Écrivain-documentariste, AuPoste.fr, Allo Place Beauvau, «10h59» (Grasset), Un pays qui se tient sage (2020), punk rock et contre filatures.

Pigiste Mediapart

C’est une figure un peu jaunie. Une icône du passé. Un gamin qui a tant vieilli qu’il est quasi mort. C’est le crieur de presse, vaguement remis au goût du jour ces derniers jours (casquette rouge et presse gratuite MétroSoirMinute à la sortie du métro). Le journalisme est un art étrange : à force de s’occuper du passé récent, du presque présent, et du plus que présent déjà passé et jamais parfait, ce genre a une tendance : celle d’aimer le passé. En un mot, le journalisme est, par essence, nostalgique. C’est ce qui le rend amer et beau.

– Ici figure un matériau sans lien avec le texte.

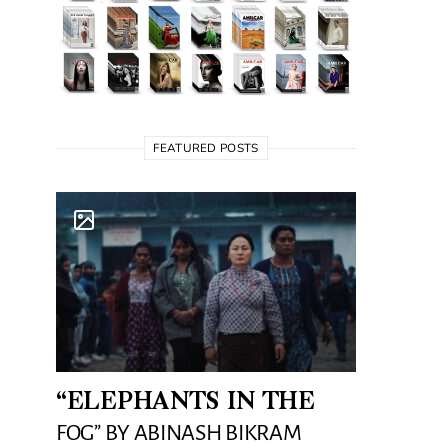
FEATURED POSTS
“ELEPHANTS IN THE
FOG” BY ABINASH BIKRAM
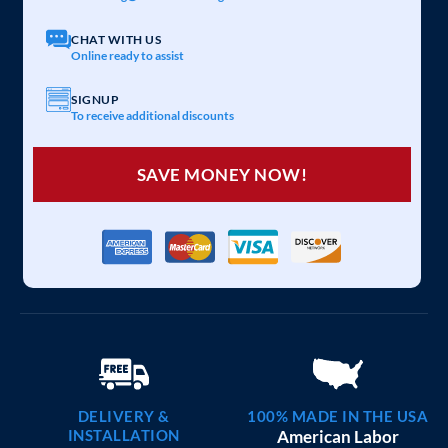
20×25 CARPORT COMBO
$
6,097
STARTING AT:
SIZE:
USE:
ROOF TYPE:
Garage
20x25x7
Vertical
REQUEST QUOTE
VIEW BUILDING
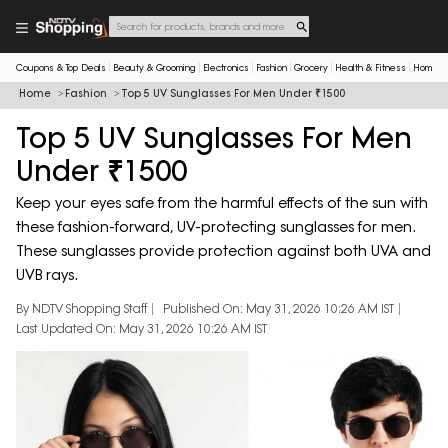
Coupons & Top Deals
Beauty & Grooming
Electronics
Fashion
Grocery
Health & Fitness
Home & 
Home
Fashion
Top 5 UV Sunglasses For Men Under ₹1500
Top 5 UV Sunglasses For Men
Under ₹1500
Keep your eyes safe from the harmful effects of the sun with
these fashion-forward, UV-protecting sunglasses for men.
These sunglasses provide protection against both UVA and
UVB rays.
By NDTV Shopping Staff
Published On: May 31, 2026 10:26 AM IST
Last Updated On: May 31, 2026 10:26 AM IST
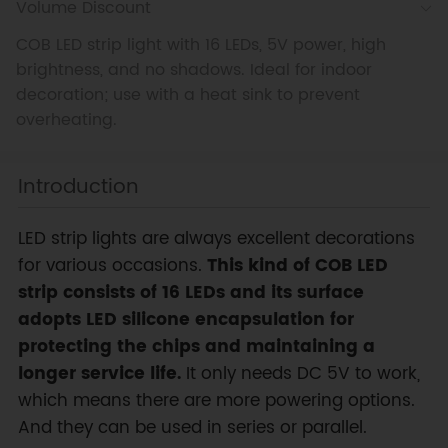
Volume Discount
COB LED strip light with 16 LEDs, 5V power, high
brightness, and no shadows. Ideal for indoor
decoration; use with a heat sink to prevent
overheating.
Introduction
LED strip lights are always excellent decorations
for various occasions.
This kind of COB LED
strip consists of 16 LEDs and its surface
adopts LED silicone encapsulation for
protecting the chips and maintaining a
longer service life.
It only needs DC 5V to work,
which means there are more powering options.
And they can be used in series or parallel.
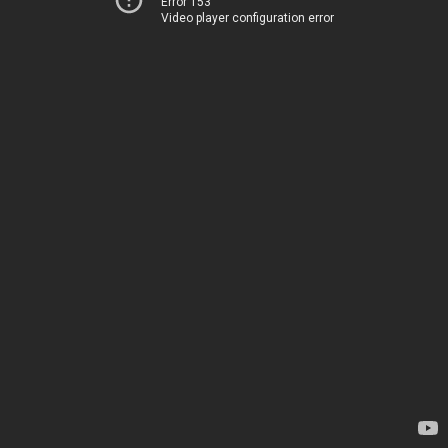
Error 153
Video player configuration error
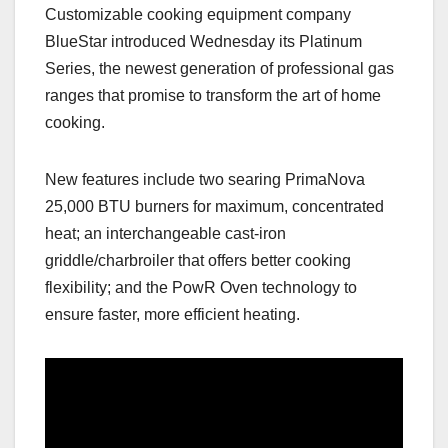
Customizable cooking equipment company
c
st
ail
ar
BlueStar introduced Wednesday its Platinum
e
o
e
Series, the newest generation of professional gas
b
d
ranges that promise to transform the art of home
o
o
cooking.
o
n
k
New features include two searing PrimaNova
25,000 BTU burners for maximum, concentrated
heat; an interchangeable cast-iron
griddle/charbroiler that offers better cooking
flexibility; and the PowR Oven technology to
ensure faster, more efficient heating.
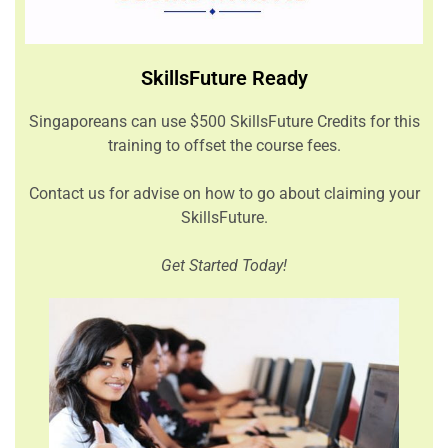
SkillsFuture Ready
Singaporeans can use $500 SkillsFuture Credits for this
training to offset the course fees.
Contact us for advise on how to go about claiming your
SkillsFuture.
Get Started Today!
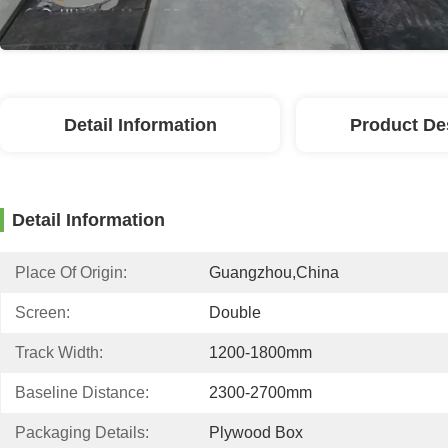
Detail Information
Product De
Detail Information
Place Of Origin:
Guangzhou,China
Screen:
Double
Track Width:
1200-1800mm
Baseline Distance:
2300-2700mm
Packaging Details:
Plywood Box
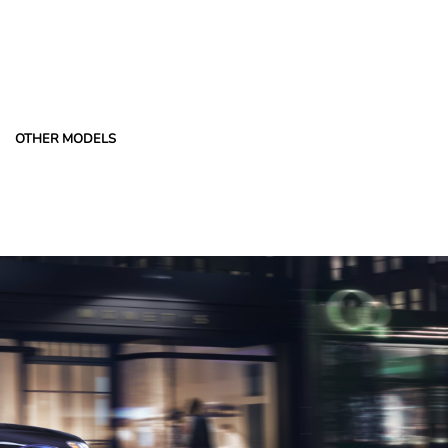
OTHER MODELS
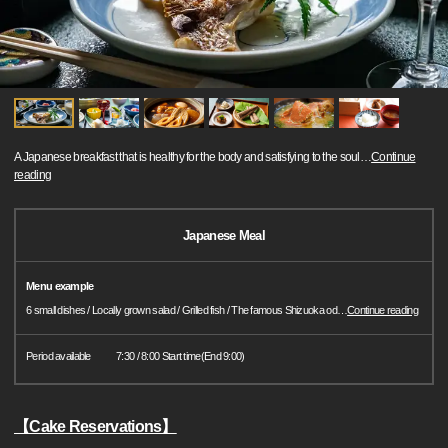
A Japanese breakfast that is healthy for the body and satisfying to the soul
…
Continue
reading
Japanese Meal
Menu example
6 small dishes / Locally grown salad / Grilled fish / The famous Shizuoka od
…
Continue reading
Period available
7:30 / 8:00 Start time(End 9:00)
【Cake Reservations】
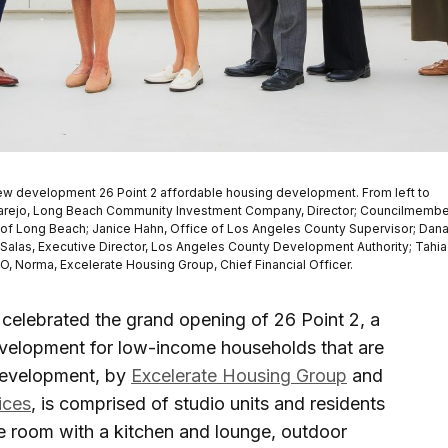
he new development 26 Point 2 affordable housing development. From left to
elgarejo, Long Beach Community Investment Company, Director; Councilmembe
ty of Long Beach; Janice Hahn, Office of Los Angeles County Supervisor; Dan
o Salas, Executive Director, Los Angeles County Development Authority; Tahia
EO, Norma, Excelerate Housing Group, Chief Financial Officer.
celebrated the grand opening of 26 Point 2, a
evelopment for low-income households that are
development, by
Excelerate Housing Group
and
ices
, is comprised of studio units and residents
se room with a kitchen and lounge, outdoor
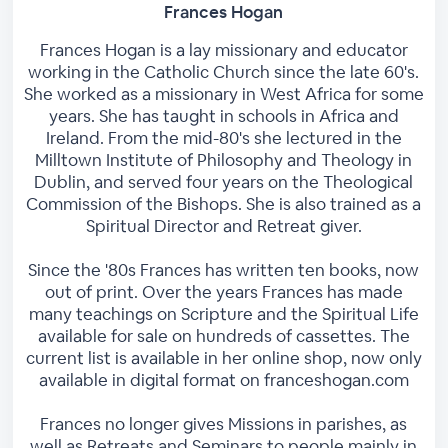
Frances Hogan
Frances Hogan is a lay missionary and educator
working in the Catholic Church since the late 60's.
She worked as a missionary in West Africa for some
years. She has taught in schools in Africa and
Ireland. From the mid-80's she lectured in the
Milltown Institute of Philosophy and Theology in
Dublin, and served four years on the Theological
Commission of the Bishops. She is also trained as a
Spiritual Director and Retreat giver.
Since the '80s Frances has written ten books, now
out of print. Over the years Frances has made
many teachings on Scripture and the Spiritual Life
available for sale on hundreds of cassettes. The
current list is available in her online shop, now only
available in digital format on franceshogan.com
Frances no longer gives Missions in parishes, as
well as Retreats and Seminars to people mainly in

Mortifère et vivant. Ainsi, l’autre soir, dans le métro, justement, cette affiche, pour le (re)lancement d’un (ancien grand) journal (qui fut) populaire :

Illustration 1


Puis, quelques minutes plus tard, sur un des blogs de Mediapart, signé d'un dénommé Plenel Edwy, ce dessin courtesy Plantu :

Illustration 2


Et puis, bien sûr, depuis décembre 2007, le p’tit gavroche de Mediapart, aux origines déjà cernées.

Illustration 3


Sourires devant cette avalanche de gamins à casquette plate. Souvenirs, aussi, d’une courte et belle aventure, qui s’appelait Le Jour, petit quotidien parisien à l’aube des années 90, fils damné d’un Libé qui n’aurait pas grossi. Et dont chacun des rédacteurs, à tour de rôle, se faisait crieur. Mais, soupirs, aussi, devant tous ces crieurs muets, ces images d’Epinal à l’heure du Net. Que nous disent-ils, ces crieurs sans voix ? Qu’aujourd’hui, on écrit mal dans les journaux et que personne ne crie ? Que, sur le Net, comme le disait l’adage des débuts : personne ne vous entend crier ? Ou bien que le journalisme est mort et que ses ongles poussent encore, ici ou là ? Ou bien encore que toutes les Jean Seberg du monde sont bien à bout de souffle, qu’on ne trouve plus d’Herald Tribune sur les Champs Elysées ?

Illustration 4


Et si dans le regard de ces crieurs, il y avait tout ça à la fois? La fin d’un monde et le début d’une mutation totale. La nostalgie et le futur. Le papier et le Net.